The concert? Well, another good feature of the place is that you can book a table for 8:30 and the music begins sometime between 9:30 and 10:00, inside (which is more atmospheric and may include dancing) and outside (which is cooler and more comfortable.) The band was very good the night we were there, although a little bit folk-rock, in that it had bass and drums – guys, it slows down the changes and makes it a bit samey – but still great tunes and songs in a tremendous setting.

Kritiki is in good health here, as it is elsewhere on the island: for example in Café Mesostratus in Rethymnon.

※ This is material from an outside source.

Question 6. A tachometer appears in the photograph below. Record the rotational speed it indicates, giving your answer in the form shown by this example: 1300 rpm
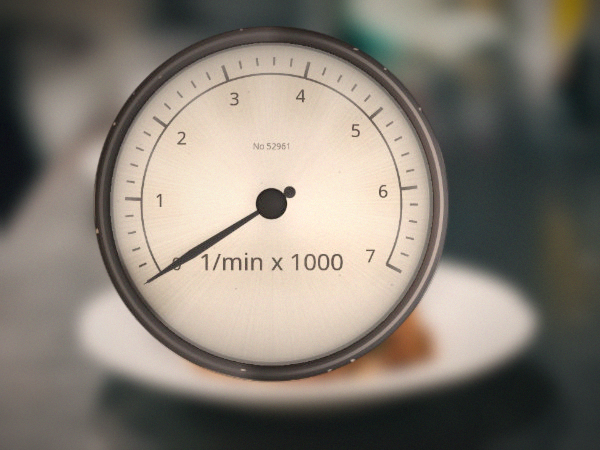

The second answer is that unfortunately, live Kritiki is hard to find in the UK, although there was a band played on the Renfrew Ferry in Glasgow about ten years ago as a part of a week of Greek culture run by the Scottish Greek community.

We have a dream that one day one of the great Greek restaurants in Glasgow – both Elia and Yiamas have Cretan connections - will put on a kentro night, perhaps for Celtic Connections. A set price authentic menu, wine and drinks extra, a Kritiki band and a dance floor on a cold and wet January night: it would be like winter in Anogia or Zaros.

Certainly, the music has a lot in common with the likes of the fantastic stuff played by the likes of Finlay Macdonald and Chris Stout, as shown here, especially from 2:50 onwards.

Or a double bill: Celts and Kritiki. What about it someone?